What were the Three Major Achievements of this Meeting?
The Review Team:
- Analyzed the results of the Domain Name System (DNS) Abuse Intermediate Report following a presentation by the report's authors, which will be incorporated into a dedicated new section of the CCT-RT report, as appropriate.
- Agreed to issue any new sections of the report for public comment.
- Developed and reached consensus on a methodology to update the draft report.
Key Findings of the DNS Abuse Study Intermediate Report Presented to the CCT-RT at ICANN59
- Abuse counts—or absolute number of abused domains—show relatively constant levels of technical abuse in legacy gTLDs and an upward trend of abuse in new gTLDs. This includes malware hosting, botnet command and control, high volume spam, and phishing.
- With some exceptions and spikes, overall abuse rates in new gTLDs, which are based on an “abused domains per 10,000" ratio, tend to be lower than in legacy gTLDs. Abuse rate trends in new and legacy gTLDs appear to be converging to similar levels by the end of 2016, which suggests that cybercriminals may be migrating to new gTLDs.
- Spam rates in new gTLDs surpassed spam rates in legacy gTLDs in mid-2015 and continue to rise. Spam rates in legacy gTLDs have remained relatively stable.
- Privacy and proxy service-associated domains do not appear to correlate with abnormally high levels of abuse.
- Based on registrar location, the United States and China tend to be associated with the highest absolute amounts of abuse.

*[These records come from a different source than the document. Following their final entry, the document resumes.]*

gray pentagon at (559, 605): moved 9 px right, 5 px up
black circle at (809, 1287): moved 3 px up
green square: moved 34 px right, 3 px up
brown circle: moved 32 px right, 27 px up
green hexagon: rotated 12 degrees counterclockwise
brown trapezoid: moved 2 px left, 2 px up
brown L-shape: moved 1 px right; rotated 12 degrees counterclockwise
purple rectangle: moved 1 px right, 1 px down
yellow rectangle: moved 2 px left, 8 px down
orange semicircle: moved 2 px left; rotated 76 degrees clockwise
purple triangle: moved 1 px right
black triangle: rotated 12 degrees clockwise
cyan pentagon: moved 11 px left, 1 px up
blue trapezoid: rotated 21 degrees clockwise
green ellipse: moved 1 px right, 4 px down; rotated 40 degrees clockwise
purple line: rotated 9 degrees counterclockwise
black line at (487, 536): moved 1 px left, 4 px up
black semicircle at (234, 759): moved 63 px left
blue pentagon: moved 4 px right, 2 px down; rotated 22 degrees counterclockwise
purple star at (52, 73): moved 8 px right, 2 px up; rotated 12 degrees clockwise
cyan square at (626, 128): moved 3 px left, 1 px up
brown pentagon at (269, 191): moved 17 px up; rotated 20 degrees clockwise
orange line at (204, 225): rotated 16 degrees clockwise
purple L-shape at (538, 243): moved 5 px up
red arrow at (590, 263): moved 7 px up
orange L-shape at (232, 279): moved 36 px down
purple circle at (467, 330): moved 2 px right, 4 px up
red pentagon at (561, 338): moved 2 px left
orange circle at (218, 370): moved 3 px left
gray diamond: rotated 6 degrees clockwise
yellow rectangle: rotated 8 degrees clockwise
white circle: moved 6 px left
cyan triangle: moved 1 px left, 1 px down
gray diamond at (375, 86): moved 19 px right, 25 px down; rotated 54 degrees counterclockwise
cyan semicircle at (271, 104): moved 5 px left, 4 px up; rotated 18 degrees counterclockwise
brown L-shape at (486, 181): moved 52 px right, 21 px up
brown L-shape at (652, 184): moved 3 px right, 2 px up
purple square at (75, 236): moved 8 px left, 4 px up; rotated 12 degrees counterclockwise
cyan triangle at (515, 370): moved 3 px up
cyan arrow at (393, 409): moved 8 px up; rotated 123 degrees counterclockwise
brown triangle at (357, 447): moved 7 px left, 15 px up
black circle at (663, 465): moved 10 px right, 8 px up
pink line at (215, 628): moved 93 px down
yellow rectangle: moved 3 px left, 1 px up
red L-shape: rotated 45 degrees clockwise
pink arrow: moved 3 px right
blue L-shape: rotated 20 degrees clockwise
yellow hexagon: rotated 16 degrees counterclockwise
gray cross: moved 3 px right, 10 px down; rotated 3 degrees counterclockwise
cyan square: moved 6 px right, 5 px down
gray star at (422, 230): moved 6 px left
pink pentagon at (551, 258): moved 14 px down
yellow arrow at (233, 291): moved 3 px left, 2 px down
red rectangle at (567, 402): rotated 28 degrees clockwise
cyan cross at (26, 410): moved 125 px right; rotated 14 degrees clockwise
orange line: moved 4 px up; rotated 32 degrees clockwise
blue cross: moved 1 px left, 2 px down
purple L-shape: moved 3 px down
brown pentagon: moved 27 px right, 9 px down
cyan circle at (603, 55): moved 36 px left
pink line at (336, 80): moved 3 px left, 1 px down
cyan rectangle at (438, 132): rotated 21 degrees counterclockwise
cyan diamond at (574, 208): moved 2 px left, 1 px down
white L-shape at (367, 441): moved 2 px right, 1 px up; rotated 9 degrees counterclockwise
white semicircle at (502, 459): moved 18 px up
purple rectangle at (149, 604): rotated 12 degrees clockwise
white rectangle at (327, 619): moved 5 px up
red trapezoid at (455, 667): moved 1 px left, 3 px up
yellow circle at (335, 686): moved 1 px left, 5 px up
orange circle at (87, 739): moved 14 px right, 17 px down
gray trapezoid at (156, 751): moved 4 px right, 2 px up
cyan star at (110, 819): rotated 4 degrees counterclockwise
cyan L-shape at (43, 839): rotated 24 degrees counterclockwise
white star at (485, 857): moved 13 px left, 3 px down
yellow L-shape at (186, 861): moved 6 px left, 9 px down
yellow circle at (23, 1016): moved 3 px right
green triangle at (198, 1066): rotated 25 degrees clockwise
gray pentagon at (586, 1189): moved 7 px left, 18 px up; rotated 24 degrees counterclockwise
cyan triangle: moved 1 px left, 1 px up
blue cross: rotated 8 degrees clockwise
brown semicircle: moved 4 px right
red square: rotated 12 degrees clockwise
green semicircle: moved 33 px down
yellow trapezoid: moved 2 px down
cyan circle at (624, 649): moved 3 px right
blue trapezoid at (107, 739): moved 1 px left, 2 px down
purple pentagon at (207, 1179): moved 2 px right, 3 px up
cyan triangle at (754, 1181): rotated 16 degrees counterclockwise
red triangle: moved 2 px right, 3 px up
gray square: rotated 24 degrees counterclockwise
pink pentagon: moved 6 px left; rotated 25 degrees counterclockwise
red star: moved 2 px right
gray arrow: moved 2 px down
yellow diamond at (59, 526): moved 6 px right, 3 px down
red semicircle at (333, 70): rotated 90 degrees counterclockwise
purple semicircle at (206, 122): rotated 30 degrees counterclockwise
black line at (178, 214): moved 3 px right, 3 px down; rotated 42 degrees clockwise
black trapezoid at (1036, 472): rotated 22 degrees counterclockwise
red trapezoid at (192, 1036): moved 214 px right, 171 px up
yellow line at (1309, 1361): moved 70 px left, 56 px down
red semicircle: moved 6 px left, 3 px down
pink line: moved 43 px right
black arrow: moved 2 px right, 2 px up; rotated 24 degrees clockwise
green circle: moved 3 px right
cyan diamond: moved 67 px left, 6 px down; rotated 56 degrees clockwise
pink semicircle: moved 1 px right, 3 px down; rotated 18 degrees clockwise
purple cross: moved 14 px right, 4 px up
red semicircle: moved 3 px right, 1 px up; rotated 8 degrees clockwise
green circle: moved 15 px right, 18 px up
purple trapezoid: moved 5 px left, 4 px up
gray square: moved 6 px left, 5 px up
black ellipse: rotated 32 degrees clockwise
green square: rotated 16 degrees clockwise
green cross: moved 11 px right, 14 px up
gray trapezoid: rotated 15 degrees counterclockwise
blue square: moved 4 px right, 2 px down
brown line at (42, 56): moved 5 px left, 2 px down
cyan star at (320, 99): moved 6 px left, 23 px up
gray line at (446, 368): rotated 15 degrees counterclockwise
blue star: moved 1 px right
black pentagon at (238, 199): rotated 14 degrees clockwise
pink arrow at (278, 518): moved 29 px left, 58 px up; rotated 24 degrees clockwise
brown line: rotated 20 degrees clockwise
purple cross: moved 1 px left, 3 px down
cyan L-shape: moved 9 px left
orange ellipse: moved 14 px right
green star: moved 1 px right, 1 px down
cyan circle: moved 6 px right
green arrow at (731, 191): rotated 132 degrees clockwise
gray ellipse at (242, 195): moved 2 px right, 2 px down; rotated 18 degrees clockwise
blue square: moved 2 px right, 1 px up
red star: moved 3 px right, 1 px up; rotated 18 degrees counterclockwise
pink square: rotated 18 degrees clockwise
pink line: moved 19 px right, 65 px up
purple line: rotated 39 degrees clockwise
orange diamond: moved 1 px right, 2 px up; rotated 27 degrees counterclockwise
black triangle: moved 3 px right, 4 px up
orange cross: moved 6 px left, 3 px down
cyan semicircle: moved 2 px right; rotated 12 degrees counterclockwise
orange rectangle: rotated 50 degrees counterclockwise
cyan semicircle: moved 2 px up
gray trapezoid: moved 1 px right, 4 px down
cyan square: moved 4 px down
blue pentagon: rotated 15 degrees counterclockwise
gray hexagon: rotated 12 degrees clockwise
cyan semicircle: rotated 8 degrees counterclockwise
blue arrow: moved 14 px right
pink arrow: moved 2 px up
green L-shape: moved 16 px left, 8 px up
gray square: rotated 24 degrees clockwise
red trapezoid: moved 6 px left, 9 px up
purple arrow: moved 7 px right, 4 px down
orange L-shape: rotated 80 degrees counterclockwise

This is due in part to the fact that more registrars are headquartered in those countries. When the rate of abuse is calculated, Gibraltar takes a disproportionately high place in the rankings.
The final version of the DNS Abuse Study is scheduled to be delivered in early August 2017.
What are next steps for the Review Team?
The CCT-RT will:
- Update the draft report, as appropriate, in light of public comments received. Significant progress was made at ICANN59 to refine the draft recommendations and detail its rationales and success measures.
- Work on building new sections of the report that incorporate results of the DNS Abuse Study, as appropriate. The Review Team plans to issue these new sections of its report for public comment in August 2017.
The CCT-RT aims to send its final report to the ICANN Board of Directors prior to ICANN60.